Rada omawiała przedłużenie o 2 lata umowy z Diessem, która wygasała w 2023 r., wcześniej dwie takie próby nie udały się z powodu sprzeciwów przedstawicieli załogi w radzie. Diess zachowując swe stanowisko do jesieni 2025 r. będzie mógł nadzorować realizację ambitnego celu postawionego sobie przez firmę — zostania wiodącym na świecie producentem pojazdów elektrycznych i prześcignięcia amerykańskiej Tesli — pisze Reuter.
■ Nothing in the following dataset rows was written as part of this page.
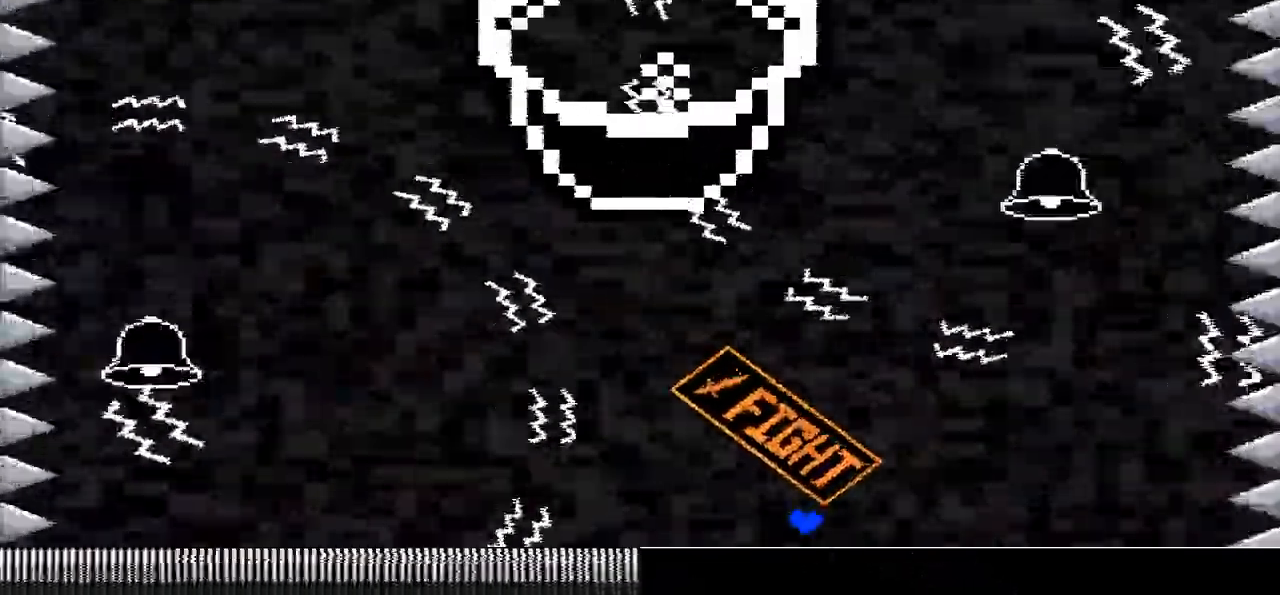
{"keys": [], "events": [[433, "z", "down"], [500, "z", "up"]]}
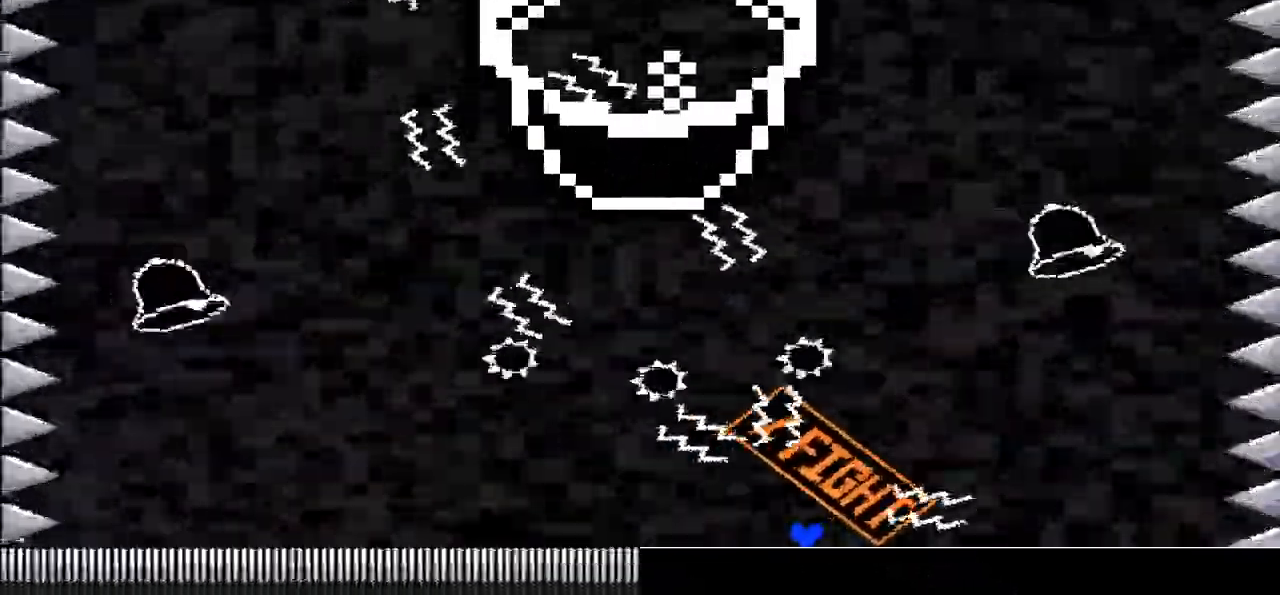
{"keys": ["left"], "events": [[67, "right", "down"], [67, "up", "down"], [133, "right", "up"], [133, "up", "up"], [200, "z", "down"], [300, "left", "down"], [300, "z", "up"]]}
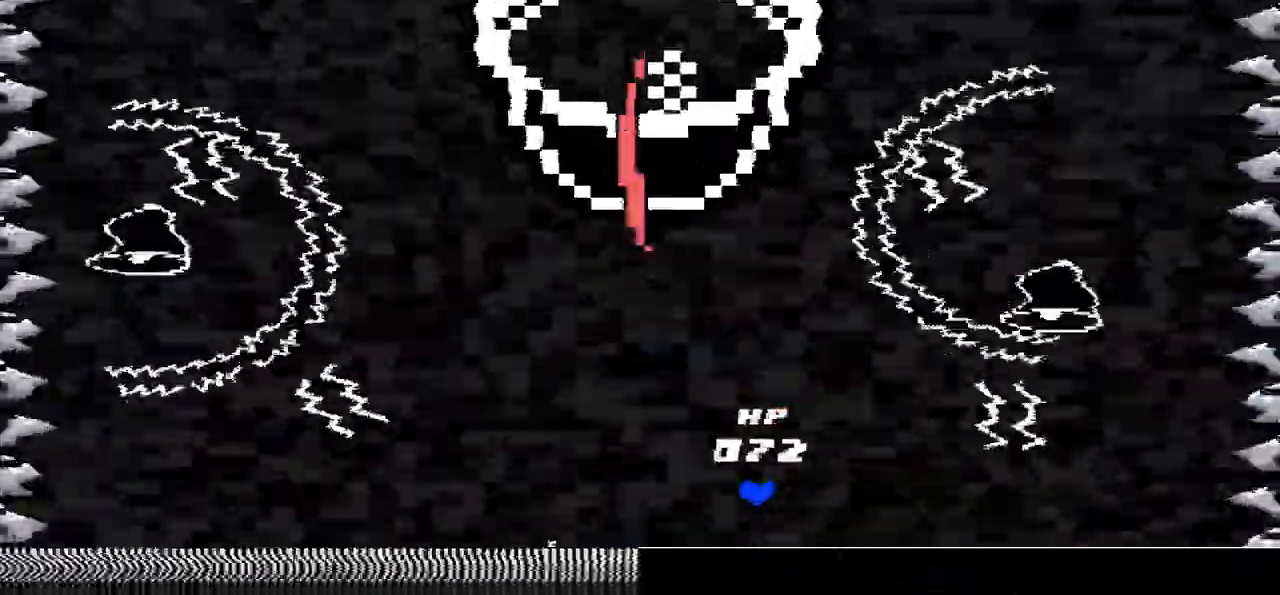
{"keys": ["left"], "events": [[33, "left", "up"], [500, "left", "down"]]}
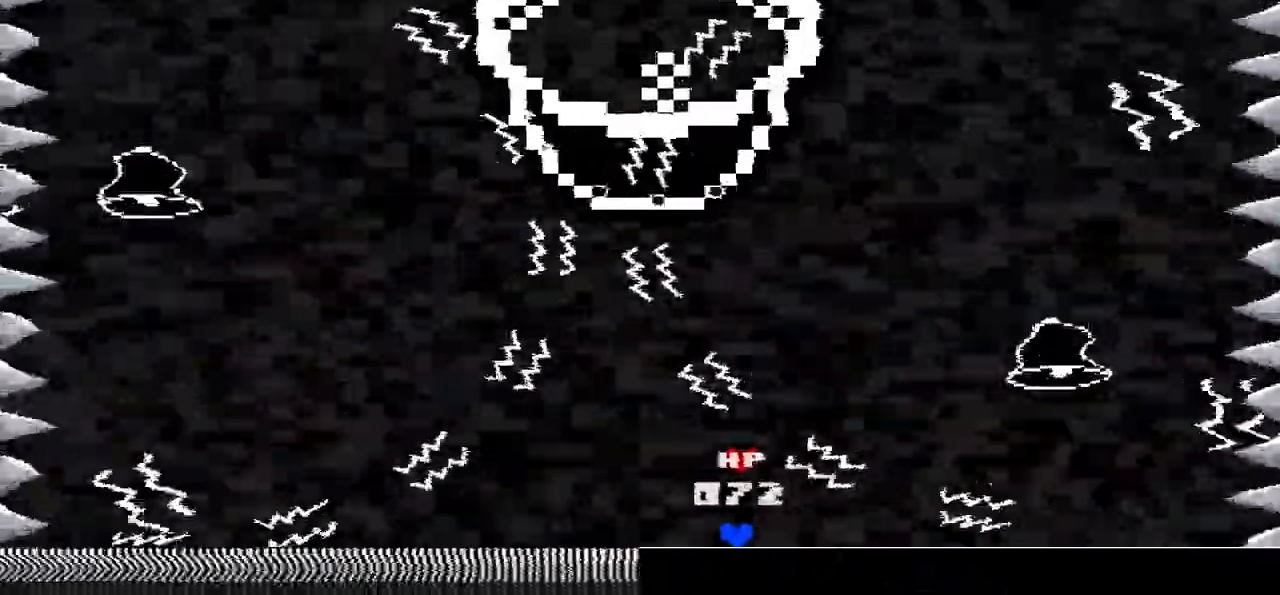
{"keys": ["right"], "events": [[67, "up", "down"], [134, "left", "up"], [200, "up", "up"], [334, "left", "down"], [400, "left", "up"], [501, "right", "down"]]}
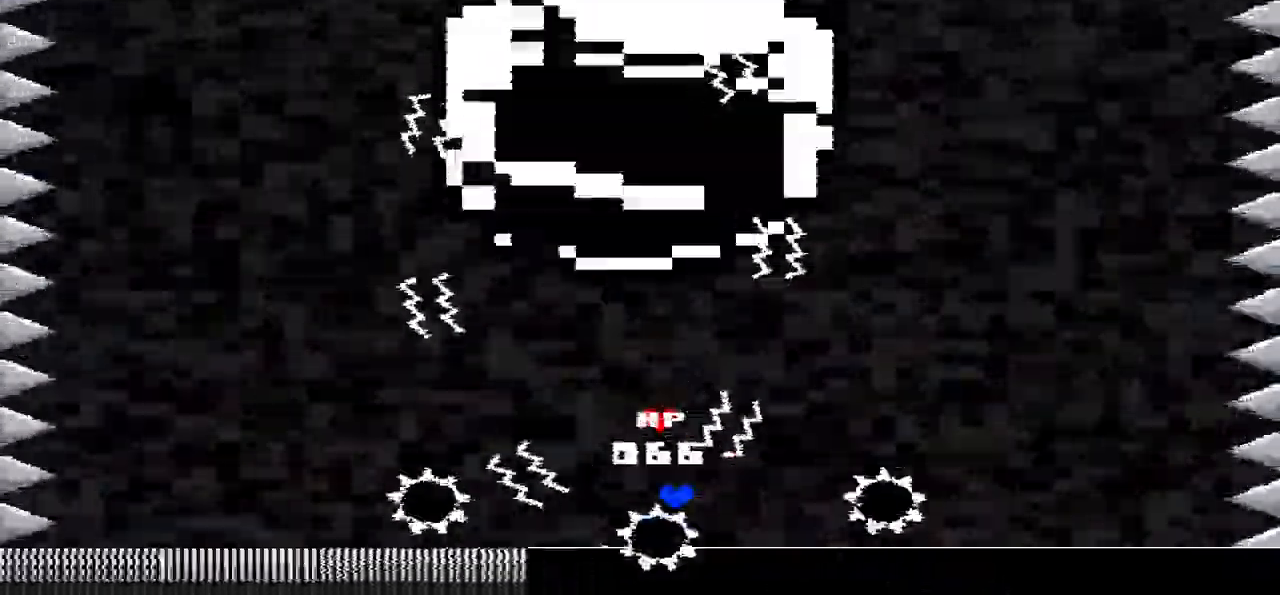
{"keys": [], "events": [[233, "right", "up"]]}
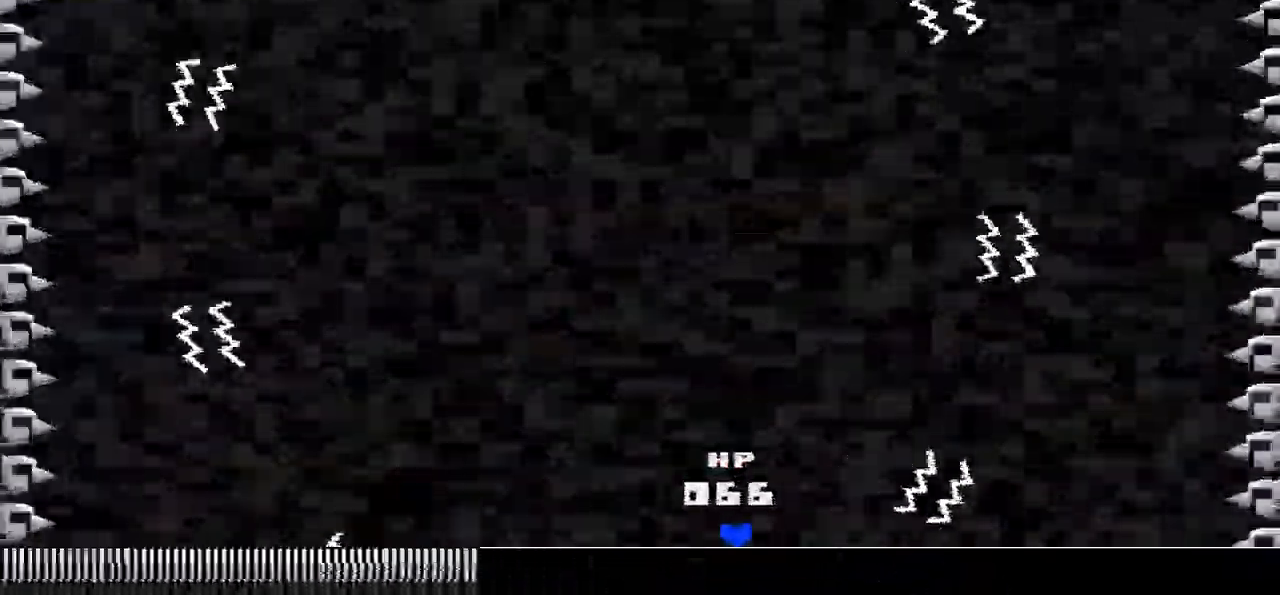
{"keys": ["left"], "events": [[367, "left", "down"]]}
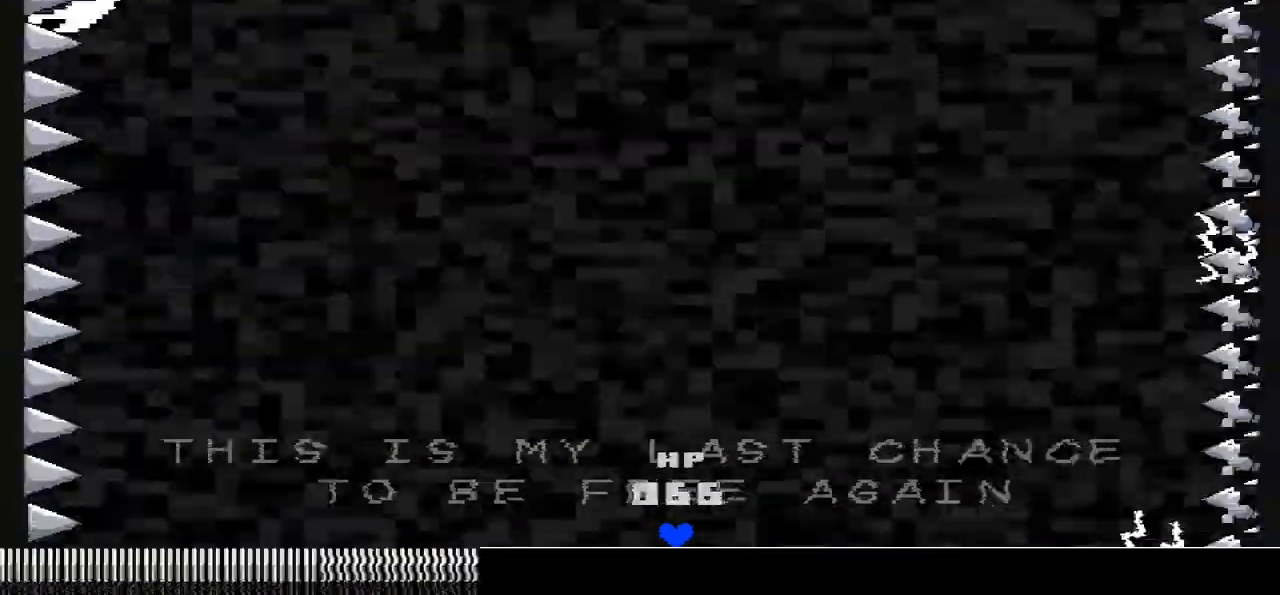
{"keys": [], "events": [[300, "left", "up"]]}
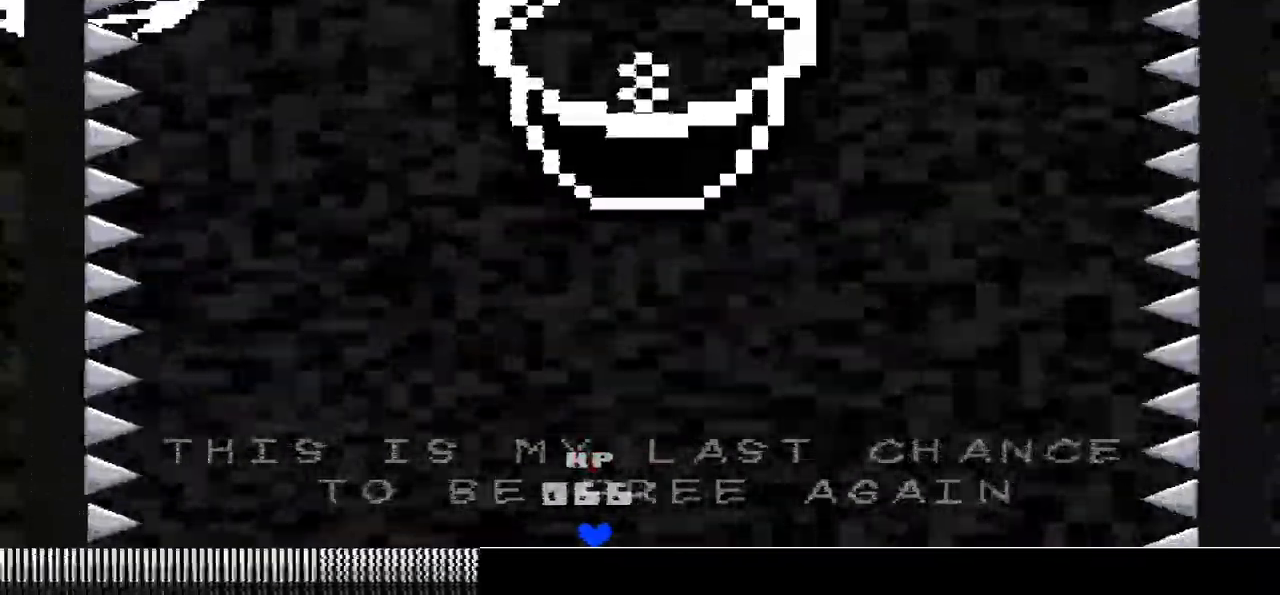
{"keys": [], "events": []}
Rada nadzorcza otrzymała ponadto od zarządu dokumentację o „Strategii 2030", która ma być rozpowszechniona w najbliższym tygodniu.
- Rada uważa, że pod kierownictwem dra Diessa będą optymalne warunki stałego udanego rozwoju całej firmy w najbliższych latach, zwłaszcza w perspektywie Strategii 2030 — oświadczył jej przewodniczący Hans Dieter Pötsch. Volkswagen dodał, że nowa strategia skupia się na „sektorze samochodowym tworzonym przez e-mobilność i oprogramowanie", a rada uważa tę strategię za „podstawę przyszłego wzrostu".
Od objęcia stanowiska prezesa VW w kwietniu 2018 Diess przyśpieszył tempo reform zwiększających marże, obniżających koszty i traktujących poważnie oprogramowania komputerowe i ogniwa baterii — dwie istotne dziedziny produkcji, w których niemieckim firmom samochodowym brak doświadczenia. Osterloh był najbardziej zajadłym przeciwnikiem Diessa, walczył też z jego agresywnym stylem zarządzania. Odszedł z rady Volkswagena w tym roku i wszedł do zarządu producenta ciężarówek Traton należącego do Volkswagena.
Zysk jak przed pandemią
Odrębnie Volkswagen podał, że spodziewa się półrocznego zysku operacyjnego ok. 11 mld euro, więcej niż przed pandemią dzięki dużemu popytowi w Europie i w Stanach zwłaszcza na auta Porsche i Audi. Po 6 miesiącach 2020 VW ponosił stratę operacyjną 1,49 mld euro, a w I półroczu 2019 wypracował zysk ok. 9 mld euro.